It would be nice to automatically convert documents in
FileAttachments from their native formats to
HTML. This could be done at the time of uploading the file; or in a lazy way - at the time of accessing the
HTML equivalent for the first time. The
HTML format has the added advantage that search could include file attachments as well.
Previously I was already considering automatic conversion of Word, Power Point and Excel files to
HTML format so that attachments could be retrieved in the original format or in a - somewhat degraded -
HTML format. At that time I could not find any free software that was suitable, or had an acceptable conversion quality. Ideally the conversion utility would be in Perl - for portability reasons. Simple C with not too many system or library dependencies would be acceptable too.
--
PeterThoeny - 09 Apr 2000
Checkout wvHtml at
http://www.wvware.com
- its standard with most linux distros now, and does quite a good job - you can even convert inline graphics to gif/jpg if you must...
--
CrisBailiff - 13 Feb 2001
Thanks for the pointer. By coincidence I got the same pointer by Matt Sergeant, director and CTO of
http://axkit.org/
. Another library to investigate is the file conversion part of Sun's
OpenOffice suite (formerly StarOffice).
For now we should first tackle
AttachmentsUnderRevisionControl.
--
PeterThoeny - 18 Feb 2001
Cool. Hmm. Looks like we'd look for a wvTwiki ;^)
--
MartinCleaver - 26 Mar 2001
wvTWiki: Yes please! 
I've been spent the last four hours "porting" old system docs, many of which are already in html to
TWikiShorthand. I have barely scratched the surface and am begining to wonder if it's really worth it.
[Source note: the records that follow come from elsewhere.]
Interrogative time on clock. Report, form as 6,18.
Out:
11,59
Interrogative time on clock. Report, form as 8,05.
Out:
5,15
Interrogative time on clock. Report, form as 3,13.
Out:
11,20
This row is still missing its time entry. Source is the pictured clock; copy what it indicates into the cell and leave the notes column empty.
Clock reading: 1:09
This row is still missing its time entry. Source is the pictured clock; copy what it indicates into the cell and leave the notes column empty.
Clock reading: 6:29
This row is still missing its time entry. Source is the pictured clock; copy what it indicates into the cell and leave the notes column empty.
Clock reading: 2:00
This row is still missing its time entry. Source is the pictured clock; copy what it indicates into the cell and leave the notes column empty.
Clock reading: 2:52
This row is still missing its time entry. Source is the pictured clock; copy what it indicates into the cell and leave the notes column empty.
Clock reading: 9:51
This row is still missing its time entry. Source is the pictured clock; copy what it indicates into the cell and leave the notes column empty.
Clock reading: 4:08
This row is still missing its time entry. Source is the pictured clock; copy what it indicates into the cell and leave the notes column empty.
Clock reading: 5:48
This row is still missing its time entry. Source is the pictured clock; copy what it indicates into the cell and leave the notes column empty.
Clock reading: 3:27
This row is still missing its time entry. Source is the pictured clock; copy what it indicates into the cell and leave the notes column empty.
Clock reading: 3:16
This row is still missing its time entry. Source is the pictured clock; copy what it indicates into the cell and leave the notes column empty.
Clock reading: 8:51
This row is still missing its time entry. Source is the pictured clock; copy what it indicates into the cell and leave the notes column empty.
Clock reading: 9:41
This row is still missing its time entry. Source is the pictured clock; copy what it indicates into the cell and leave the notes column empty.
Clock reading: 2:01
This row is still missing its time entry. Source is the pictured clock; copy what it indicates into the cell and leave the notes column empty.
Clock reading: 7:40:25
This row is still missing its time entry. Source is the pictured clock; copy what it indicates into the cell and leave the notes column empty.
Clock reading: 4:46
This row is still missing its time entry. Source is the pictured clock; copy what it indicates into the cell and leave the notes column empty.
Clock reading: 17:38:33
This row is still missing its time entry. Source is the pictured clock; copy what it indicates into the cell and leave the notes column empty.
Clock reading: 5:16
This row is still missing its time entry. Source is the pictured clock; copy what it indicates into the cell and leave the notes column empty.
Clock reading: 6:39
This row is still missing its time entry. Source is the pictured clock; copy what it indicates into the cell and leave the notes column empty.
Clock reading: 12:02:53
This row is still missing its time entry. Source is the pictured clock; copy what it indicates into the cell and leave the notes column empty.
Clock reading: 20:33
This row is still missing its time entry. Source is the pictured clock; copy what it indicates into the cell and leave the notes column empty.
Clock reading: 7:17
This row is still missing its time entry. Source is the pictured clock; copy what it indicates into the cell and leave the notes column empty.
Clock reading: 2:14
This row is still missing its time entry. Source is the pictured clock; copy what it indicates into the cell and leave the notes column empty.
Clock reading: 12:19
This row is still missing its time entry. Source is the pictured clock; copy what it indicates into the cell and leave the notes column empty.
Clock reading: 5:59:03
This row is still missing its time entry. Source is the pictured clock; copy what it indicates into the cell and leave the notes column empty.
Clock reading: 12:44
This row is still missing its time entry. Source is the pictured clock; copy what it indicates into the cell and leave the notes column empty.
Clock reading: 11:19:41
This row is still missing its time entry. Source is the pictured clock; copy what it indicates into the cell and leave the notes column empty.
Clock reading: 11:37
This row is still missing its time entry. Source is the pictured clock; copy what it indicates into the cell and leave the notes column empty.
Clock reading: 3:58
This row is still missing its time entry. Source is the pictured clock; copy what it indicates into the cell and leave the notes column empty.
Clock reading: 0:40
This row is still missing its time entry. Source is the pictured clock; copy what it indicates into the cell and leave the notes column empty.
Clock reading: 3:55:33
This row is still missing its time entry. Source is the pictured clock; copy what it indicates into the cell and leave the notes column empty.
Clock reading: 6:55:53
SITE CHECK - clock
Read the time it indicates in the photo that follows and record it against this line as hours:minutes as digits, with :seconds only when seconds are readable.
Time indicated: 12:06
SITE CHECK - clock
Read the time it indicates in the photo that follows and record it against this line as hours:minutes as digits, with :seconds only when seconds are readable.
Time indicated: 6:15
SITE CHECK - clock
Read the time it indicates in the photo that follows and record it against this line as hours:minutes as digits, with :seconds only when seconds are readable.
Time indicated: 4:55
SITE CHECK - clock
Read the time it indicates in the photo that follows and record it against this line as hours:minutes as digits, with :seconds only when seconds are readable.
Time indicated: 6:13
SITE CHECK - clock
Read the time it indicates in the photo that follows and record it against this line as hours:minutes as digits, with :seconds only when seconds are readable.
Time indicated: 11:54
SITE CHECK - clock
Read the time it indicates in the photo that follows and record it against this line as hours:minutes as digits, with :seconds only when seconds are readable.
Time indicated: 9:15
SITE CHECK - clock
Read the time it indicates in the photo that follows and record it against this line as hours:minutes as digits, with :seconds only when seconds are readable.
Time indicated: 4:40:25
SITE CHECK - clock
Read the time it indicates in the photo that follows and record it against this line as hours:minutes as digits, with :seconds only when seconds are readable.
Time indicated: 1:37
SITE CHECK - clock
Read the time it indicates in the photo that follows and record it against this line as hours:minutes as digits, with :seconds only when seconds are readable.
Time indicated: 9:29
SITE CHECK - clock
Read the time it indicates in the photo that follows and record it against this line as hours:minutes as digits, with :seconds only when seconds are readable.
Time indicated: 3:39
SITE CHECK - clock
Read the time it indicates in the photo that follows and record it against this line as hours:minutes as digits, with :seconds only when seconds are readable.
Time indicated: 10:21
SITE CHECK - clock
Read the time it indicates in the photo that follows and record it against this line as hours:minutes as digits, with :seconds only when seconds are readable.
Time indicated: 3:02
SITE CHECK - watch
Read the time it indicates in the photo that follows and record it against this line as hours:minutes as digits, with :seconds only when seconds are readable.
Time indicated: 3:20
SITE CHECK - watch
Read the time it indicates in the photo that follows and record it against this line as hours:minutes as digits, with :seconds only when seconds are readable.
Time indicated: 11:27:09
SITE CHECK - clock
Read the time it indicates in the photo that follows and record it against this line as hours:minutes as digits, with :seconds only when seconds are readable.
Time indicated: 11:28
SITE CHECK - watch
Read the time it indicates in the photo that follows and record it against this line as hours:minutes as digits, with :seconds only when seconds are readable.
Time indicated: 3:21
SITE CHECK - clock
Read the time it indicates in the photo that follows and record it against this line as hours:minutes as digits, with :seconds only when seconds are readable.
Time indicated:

Why convert docs which are already in html to wiki you ask? Because raw html is hard to edit in the little edit form, especially if it's polluted with many many gratuitous font tags. This means that even though the old docs can be viewed painlessly in TWiki, they are not likely to get updated, thereby losing the main reason for bringing them in in the first place.
--
MattWilkie - 25 Oct 2001
Quick list of conversion programs:
- xlHtml
- for Excel documents
- wvware
- a library which allows access to Microsoft Word files. It can load and parse Word 2000, 97, 95 and 6 file formats
- catdoc & xls2csv
- convert Word to plain text and Excel to comma separated ascii (csv)
- xpdf
- view/convert pdf to text
As part of changes I made to the
TocPlugin, and some scripts to support it, I am using htmldoc to automatically convert sets of TWiki pages into large PDF files. Importing word documents is time consuming, although I've had fairly good success using "copy" and "paste" to move masses of text into the TWiki edit boxes. Tables are slow (inserting all the vertical bar characters), but the results are good.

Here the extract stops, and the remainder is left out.